Шутка есть шутка. Меньше всего на свете Рид мог полагать, что кто-нибудь придаст ей символическое значение и в тупом патриотическом раже вознесет на принципиальную высоту.
Не желая обидеть гостеприимного лейтенанта, Рид и Данн взяли винтовку и бабахнули по разу куда- то в воздух. Можно уверенно сказать, что это были самые невинные и безвредные выстрелы за все пять лет мировой войны. Увы, Джек не всегда был провидцем. Если бы он мог предполагать, сколько неприятностей принесет ему вскорости этот злосчастный выстрел в божий свет!..
Все, что Рид увидел и пережил в Германии, лишь дополнило впечатления, почерпнутые во Франции, Англии, Бельгии. Эта война — подлое, грязное, безжалостное истребление миллионов людей ради миллиардных прибылей, варварство, с которым нужно бороться словом и делом. И это — задача неизмеримо более важная, чем «разгребание грязи», единственная славная до сих пор страница в истории американской журналистики. В этом, и только в этом, видел Джон Рид свой долг перед человечеством, когда в середине января нового, 1915 года он возвращался домой, в Соединенные Штаты Америки.
Едва лишь Джек ступил ногой на родную американскую землю, вдохнул бесконечно дорогой воздух с привкусом бензина и угольной копоти, как с горечью и обидой понял, что впервые в жизни Нью-Йорк встретил его настороженно, хмуро, неприветливо.

# [Исходные данные]
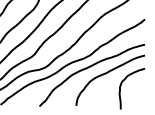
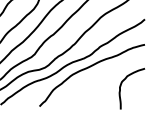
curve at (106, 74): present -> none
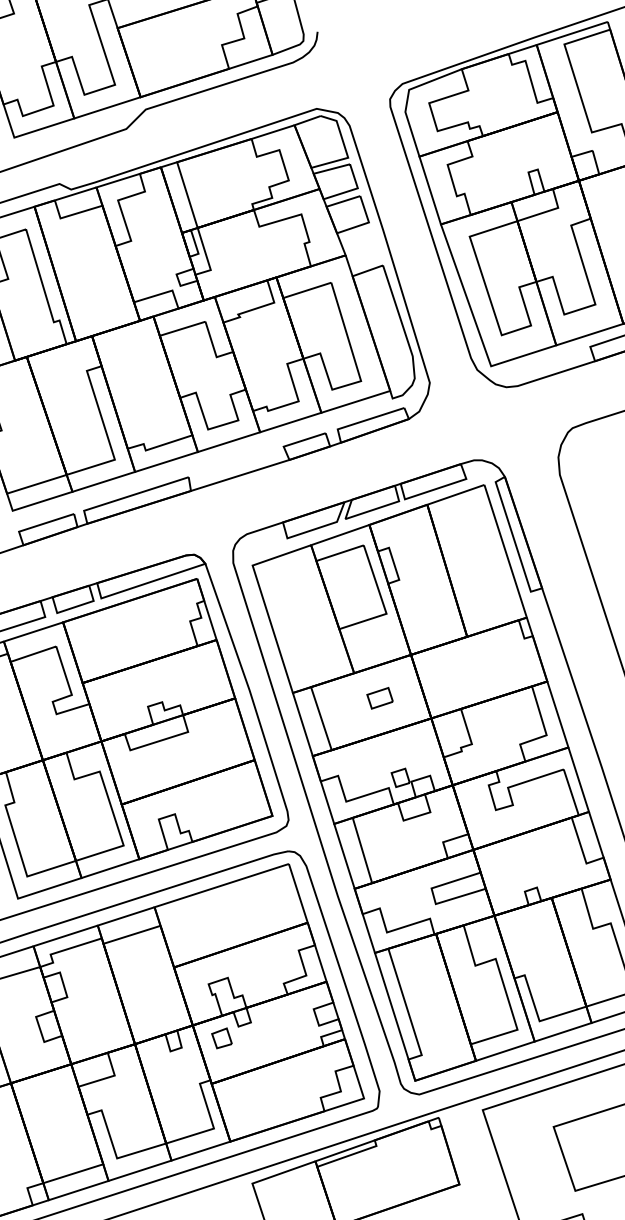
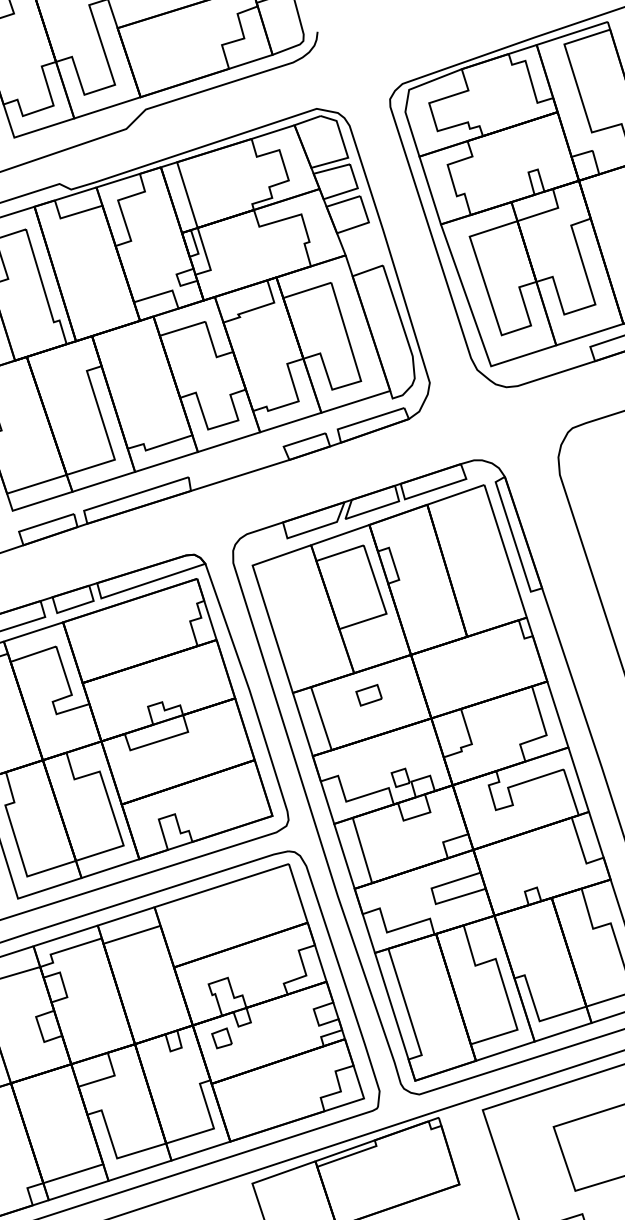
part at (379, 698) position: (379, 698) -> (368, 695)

# [Задание]
Процитируйте из исходного текста фрагмент от слов «Все, что Рид» до слов «настороженно, хмуро, неприветливо.» включительно. Перечень здесь не используется.

# [Результат задания]
Все, что Рид увидел и пережил в Германии, лишь дополнило впечатления, почерпнутые во Франции, Англии, Бельгии. Эта война — подлое, грязное, безжалостное истребление миллионов людей ради миллиардных прибылей, варварство, с которым нужно бороться словом и делом. И это — задача неизмеримо более важная, чем «разгребание грязи», единственная славная до сих пор страница в истории американской журналистики. В этом, и только в этом, видел Джон Рид свой долг перед человечеством, когда в середине января нового, 1915 года он возвращался домой, в Соединенные Штаты Америки.
Едва лишь Джек ступил ногой на родную американскую землю, вдохнул бесконечно дорогой воздух с привкусом бензина и угольной копоти, как с горечью и обидой понял, что впервые в жизни Нью-Йорк встретил его настороженно, хмуро, неприветливо.